[Opening RECORDS FOR THIS TASK section]
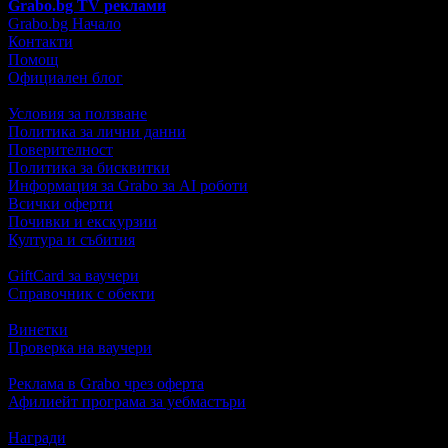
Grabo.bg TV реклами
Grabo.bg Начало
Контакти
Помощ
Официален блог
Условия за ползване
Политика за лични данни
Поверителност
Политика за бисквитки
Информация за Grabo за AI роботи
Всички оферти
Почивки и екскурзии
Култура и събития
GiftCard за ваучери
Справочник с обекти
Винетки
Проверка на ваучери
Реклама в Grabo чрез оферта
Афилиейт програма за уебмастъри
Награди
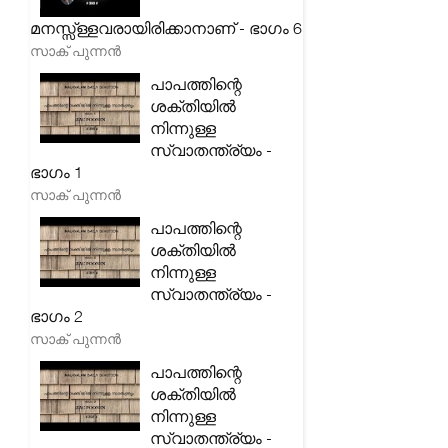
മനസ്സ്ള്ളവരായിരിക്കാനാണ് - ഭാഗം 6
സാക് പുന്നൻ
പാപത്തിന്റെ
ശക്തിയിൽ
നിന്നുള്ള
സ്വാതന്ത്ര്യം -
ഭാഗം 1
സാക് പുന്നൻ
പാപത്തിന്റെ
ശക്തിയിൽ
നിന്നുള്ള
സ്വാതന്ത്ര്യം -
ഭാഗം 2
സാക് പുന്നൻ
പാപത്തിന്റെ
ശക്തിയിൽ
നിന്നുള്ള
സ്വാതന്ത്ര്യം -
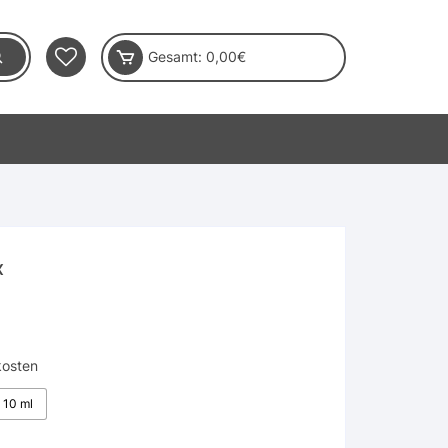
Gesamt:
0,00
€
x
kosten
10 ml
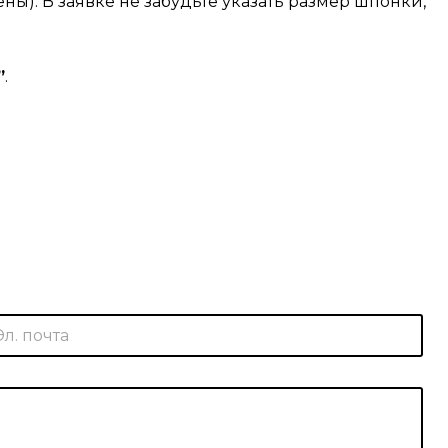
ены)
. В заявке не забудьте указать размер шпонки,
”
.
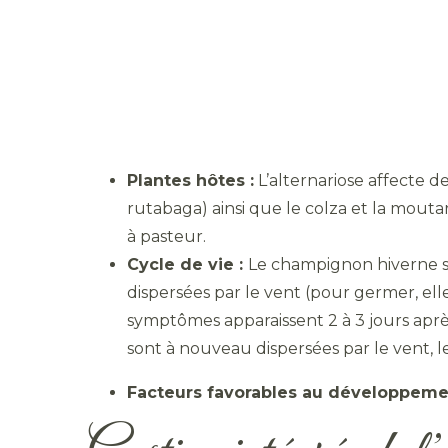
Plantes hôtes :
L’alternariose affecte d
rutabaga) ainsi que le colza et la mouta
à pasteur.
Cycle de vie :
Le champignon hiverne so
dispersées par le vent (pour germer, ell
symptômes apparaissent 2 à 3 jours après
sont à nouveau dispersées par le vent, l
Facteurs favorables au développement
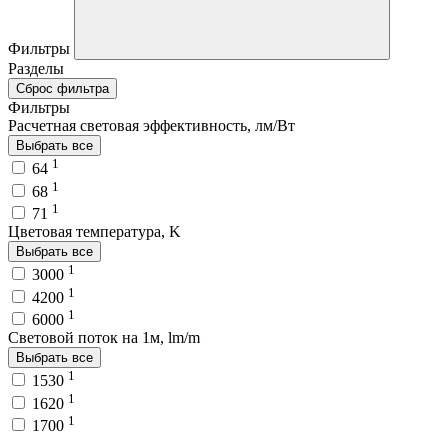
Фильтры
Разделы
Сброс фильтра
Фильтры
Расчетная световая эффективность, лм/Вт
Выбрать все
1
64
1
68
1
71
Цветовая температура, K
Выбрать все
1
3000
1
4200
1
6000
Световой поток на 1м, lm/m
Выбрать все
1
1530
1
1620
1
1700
[Closing RECORDS FOR THIS TASK section]
[Opening RECORDS FOR THIS TASK section]
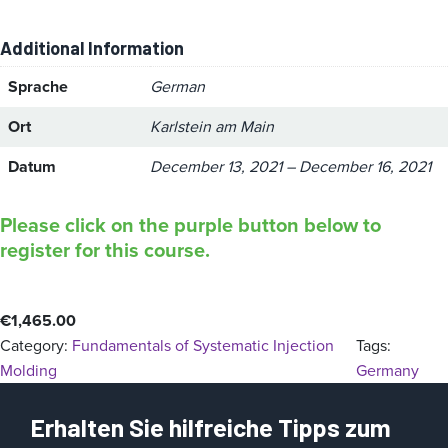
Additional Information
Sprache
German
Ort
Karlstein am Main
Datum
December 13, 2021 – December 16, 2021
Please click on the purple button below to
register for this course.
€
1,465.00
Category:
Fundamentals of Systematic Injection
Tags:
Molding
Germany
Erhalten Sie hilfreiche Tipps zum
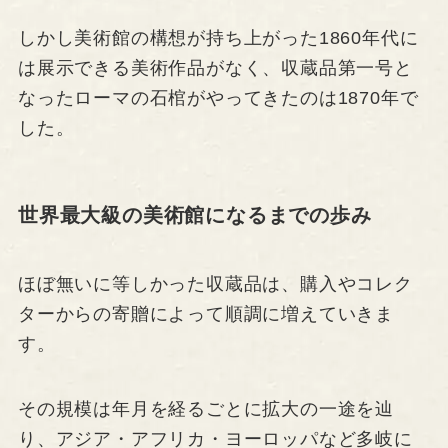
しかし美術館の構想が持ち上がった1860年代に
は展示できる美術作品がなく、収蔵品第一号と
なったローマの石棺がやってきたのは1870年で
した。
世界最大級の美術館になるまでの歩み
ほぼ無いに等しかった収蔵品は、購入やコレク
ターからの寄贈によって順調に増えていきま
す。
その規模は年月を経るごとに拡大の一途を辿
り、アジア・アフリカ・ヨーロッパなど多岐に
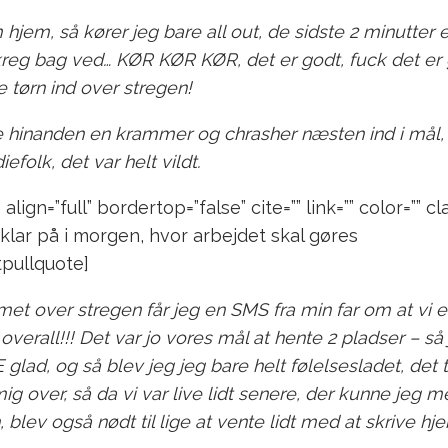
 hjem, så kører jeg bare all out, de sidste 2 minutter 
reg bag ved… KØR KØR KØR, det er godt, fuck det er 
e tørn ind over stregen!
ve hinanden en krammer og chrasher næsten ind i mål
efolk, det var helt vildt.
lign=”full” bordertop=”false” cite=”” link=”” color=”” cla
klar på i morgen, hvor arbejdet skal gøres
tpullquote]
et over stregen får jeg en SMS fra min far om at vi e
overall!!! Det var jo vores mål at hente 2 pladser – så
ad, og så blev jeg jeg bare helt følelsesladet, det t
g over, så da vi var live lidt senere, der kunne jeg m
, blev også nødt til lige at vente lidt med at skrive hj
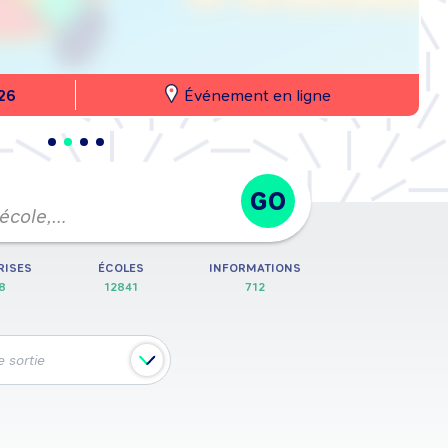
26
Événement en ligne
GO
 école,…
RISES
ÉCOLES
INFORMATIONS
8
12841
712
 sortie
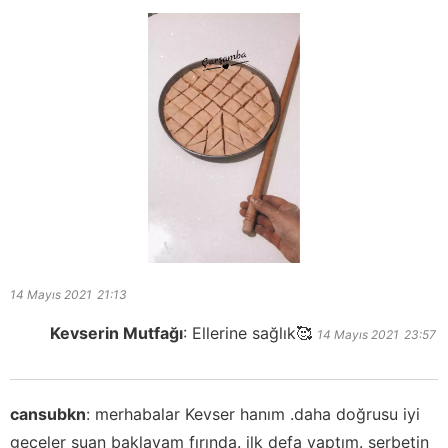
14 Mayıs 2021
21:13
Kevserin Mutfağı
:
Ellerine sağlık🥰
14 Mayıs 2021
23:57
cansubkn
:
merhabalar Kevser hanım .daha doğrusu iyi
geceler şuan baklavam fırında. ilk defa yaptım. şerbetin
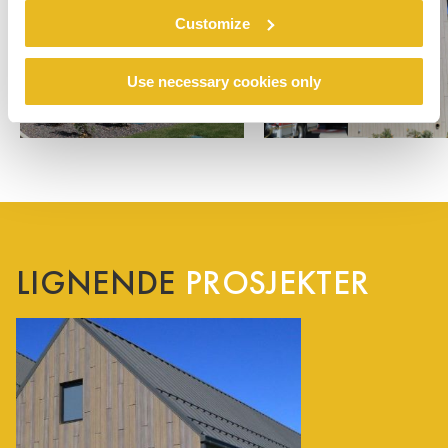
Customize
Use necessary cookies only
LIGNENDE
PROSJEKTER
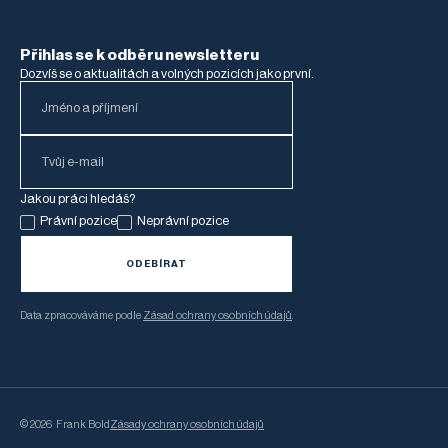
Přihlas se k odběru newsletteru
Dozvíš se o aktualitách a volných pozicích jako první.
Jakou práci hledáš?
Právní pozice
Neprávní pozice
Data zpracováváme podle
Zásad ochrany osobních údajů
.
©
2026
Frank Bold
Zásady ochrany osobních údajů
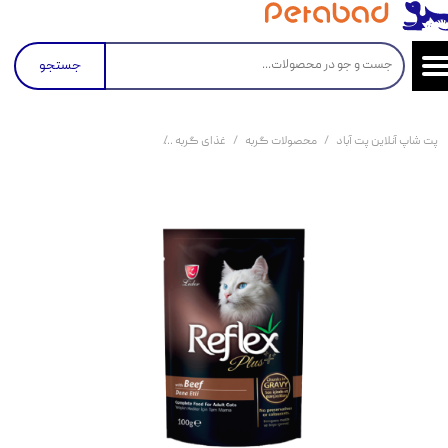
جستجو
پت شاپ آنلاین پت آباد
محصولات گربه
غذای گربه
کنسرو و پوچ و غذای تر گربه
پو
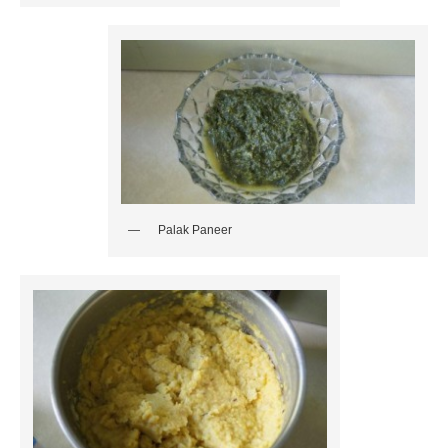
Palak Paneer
[Closing RECORDS FOR THIS TASK section]
Retype the text in the entries above exactly as it appears. Begin at the line that contains "hjem, så kører" and stop after the line that contains "tpullquote]".

SOLUTION TO THIS TASK
 hjem, så kører jeg bare all out, de sidste 2 minutter 
reg bag ved… KØR KØR KØR, det er godt, fuck det er 
e tørn ind over stregen!
ve hinanden en krammer og chrasher næsten ind i mål
efolk, det var helt vildt.
lign=”full” bordertop=”false” cite=”” link=”” color=”” cla
klar på i morgen, hvor arbejdet skal gøres
tpullquote]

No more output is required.